I have stated this several times in my annotations to the Milton News columns that have been transcribed and posted on this site, but I will state it again here: David A. Conner and the people of Milton lived in a society in which sexism and racism were pervasive, and the content of many Milton News columns reflects the prevailing attitudes of the day. Although I have annotated the Milton News columns to explain some “pop culture” references and quotations to 21st century readers, I have not censored or abridged any of the content.
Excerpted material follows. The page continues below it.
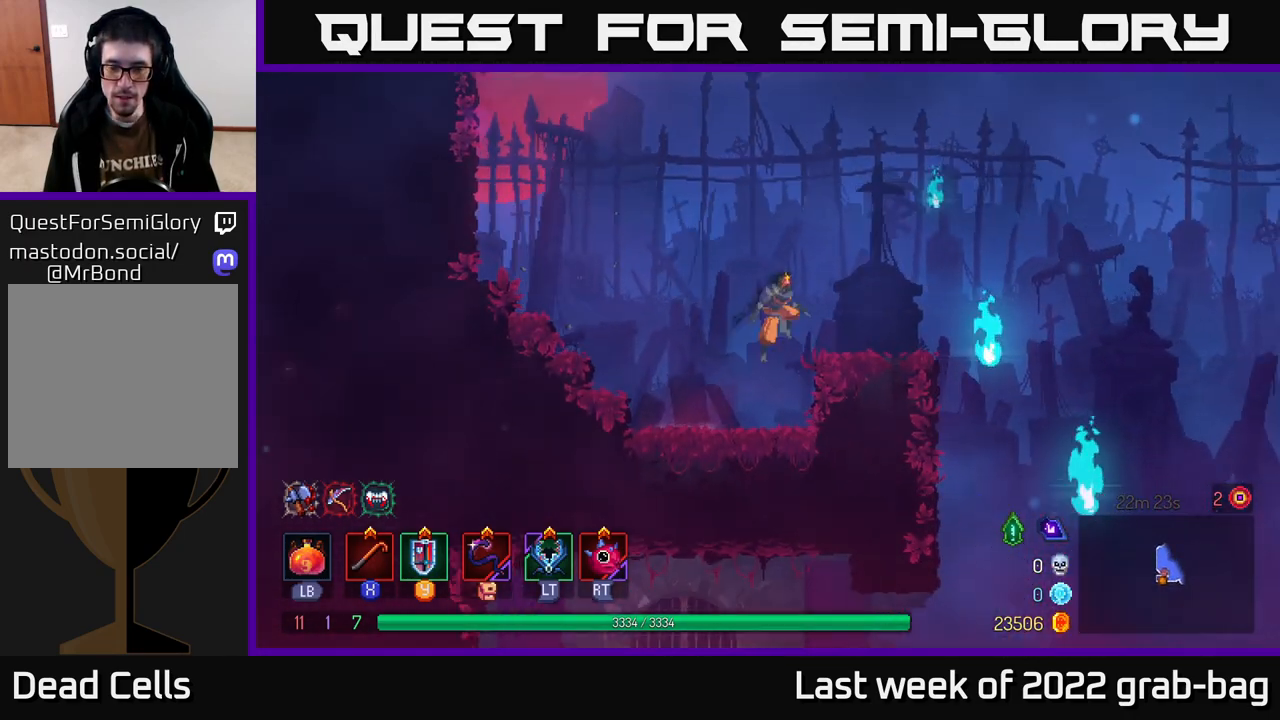
{"buttons": [], "left_stick": "right", "right_stick": "down", "events": [[83, "A", "up"], [500, "right_stick", "down"]]}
I have heard women taking offense at the wording on some of the dedications on the LBC Museum’s stained glass windows, wording that apparently submerges the wife’s identity under the husband’s (e.g “William G. Fearing and Wife,” “N. Wallace White and Wife”); these women have a good point, and it doesn’t get any better in the Milton News columns. Given that David A. Conner was not a journalist by training, he gave free rein to his opinions and biases, which his editors seemed to have no problem with. He summarily dismissed women’s suffrage when the subject was raised; he felt that a woman’s place was in the home, caring for her family, or serving in Church-sanctioned organizations; work was okay for single young women, but not after marriage; he idealized women and girls according to Victorian standards and placed them on a pedestal, but those who fell off the pedestal were viewed harshly. In this, he was no different than the majority of his male contemporaries, but I have no doubt some readers will find his views on women distasteful at the least.
The problems get worse when we consider racial issues. The Milford Chronicle was published for a white readership; this would be true for most other Delaware newspapers of the day. The language used in the portrayal of African Americans reflects that basic fact, and plays to the worst notions of whites about minorities. Of the lives of Milton’s people of color, Conner knows very little and mentions even less, save in the case of criminal activity. Derogatory slang terms for African Americans are used with easy fluidity. One of Conner’s pieces about Milton’s lone Chinese laundryman in a state of agitation was done in “no tickee, no washee” dialect.
I find these early 20th century attitudes disturbing at best, and deeply offensive in the most extreme cases. I will, however, not abridge or exclude material that offends contemporary sensibilities. To understand the people of Milton in 1906, we need to look at them unflinchingly.
It is my hope that as awareness of this repository spreads, African Americans and Native Americans with roots in Milton will ask for their side of history to be included here. This I will gladly do, and I will do the same for women who would like to tell a more nuanced story of gender roles in early 20th century Milton.